A Conversation with an MLK Historic Site Interpreter

In light of the #VoteYourPark campaign, in which the MLK Historic Site is competing for preservation funds for Historic Ebenezer Baptist Church, we chatted with MarQuis Bullock on what makes this national historic site such a special place. Remember to #VoteYourPark every day through July 5!

Tell us a few quick things about you—Where are you from? How long have you been in Atlanta? 

My name is MarQuis Bullock, and I’ve worked for the National Park Service for a little over four years. I was born and raised in Little Rock, Arkansas and found my park there at Little Rock Central High School National Historic Site. I currently work at the Martin Luther King, Jr. National Historic Site, and I’ve been in the city of Atlanta for about 3 months now.

How long have you worked as an interpreter at the MLK National Historic Site, and how did you come to work there?

I’ve been working as an interpreter for three months here at MALU. In college, I was hired through the “Pathways Program,” which provides career opportunities in the Federal Government for current students and recent graduates. After graduation, I decided to pursue a career with the National Park Service and, albeit through many channels, eventually came here to Atlanta to work at Martin Luther King, Jr. National Historic Site.

What would you say is the best part of your job?

Oh man, for me that’s like trying to pick my favorite book. But one of the highlights of being a frontline interpreter is leading tours of Dr. King’s birth home. It is LITERALLY like stepping into a time machine. Everything’s been restored to a close resemblance of its condition in the 1930s. This part of our site is also a highlight for visitors. And because I give tours almost daily, I think I’ve gotten accustomed to being in the house and to all of its elements. But when I’m providing tours and the visitors and I are engaging in a sort of confluence of imagination, I sort of begin to see the resource through their eyes and am reminded of where I am and what I’m talking about at that particular moment in time. Visitors remind me of my own privilege in working for the National Park Service and this site.
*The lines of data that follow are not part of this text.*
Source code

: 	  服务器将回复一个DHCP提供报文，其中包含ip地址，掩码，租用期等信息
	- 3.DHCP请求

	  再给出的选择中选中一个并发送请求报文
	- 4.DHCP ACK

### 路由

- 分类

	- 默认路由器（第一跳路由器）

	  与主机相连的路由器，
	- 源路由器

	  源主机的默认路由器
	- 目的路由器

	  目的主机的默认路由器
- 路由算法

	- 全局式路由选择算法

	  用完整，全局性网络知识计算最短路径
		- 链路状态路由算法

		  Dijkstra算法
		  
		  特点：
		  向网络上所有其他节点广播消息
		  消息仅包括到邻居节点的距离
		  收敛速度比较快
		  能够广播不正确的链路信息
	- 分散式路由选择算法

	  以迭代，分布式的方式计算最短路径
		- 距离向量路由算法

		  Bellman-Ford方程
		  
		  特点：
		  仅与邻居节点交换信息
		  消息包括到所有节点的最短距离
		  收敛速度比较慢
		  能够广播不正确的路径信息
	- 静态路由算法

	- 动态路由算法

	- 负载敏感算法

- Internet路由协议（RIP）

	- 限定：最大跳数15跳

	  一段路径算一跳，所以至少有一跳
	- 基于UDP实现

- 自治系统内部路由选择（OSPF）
What are some of the challenges of working at the MLK Site?

The National Park Service advocates making connections to the resources, as a ranger and a visitor. Rangers are sort of a conduit between the visitor and the resource. Perhaps this isn’t a challenge, but I’m aware that all visitors are singular individuals, and while many ideas and tangible materials have a universality we all understand, we too, as human beings, have a specific perspective which aids our attraction or connection to whatever is being presented. So as a ranger I strive to assess my audience and discover their objectives in visiting the site and therefore allow them to make their own connections. Sometimes I know if I’m successful and other times the impact can be kind of nontransparent.
 

What sets the MLK Site apart from other National Parks or National Historic Sites?

Our park bears the name of a prodigious figure in world history, but so do other parks. But one could say that Dr. King’s entire life cycle is represented here. We have the very house in which he not only grew up, but where he was also born. We have Historic Ebenezer Baptist, which was the nascence of his spiritual self, and visitors can gaze upon his burial site. This park holds the symbols of the life and death of Dr. Martin Luther King, Jr.  

What do you hope people learn or “take home” when they visit the MLK Site?

I hope visitors leave with a great sense of Dr. King’s humanity. He’s been apotheosized to a great degree in our history and culture, and what we strive to do as rangers is provide visitors with the notion that before he became a major figure and voice of a great human struggle, he was someone’s child, grandchild, husband, and father. He belonged to someone else before he gave his life for us.

Why should people vote for Ebenezer Baptist Church to win these preservation funds?

As mentioned before, Historic Ebenezer was Dr. King’s spiritual home. He was baptized there and co-pastored there with his father. Visitors can listen to sermons he preached from the very pulpit of the sanctuary. Many visitors remind us that this is one of the greatest treasures of our country, and we are of the same opinion. In the National Park Service’s centennial year, I wouldn’t be too partial if I said that it’d be wonderful see Historic Ebenezer still standing 100 years from now.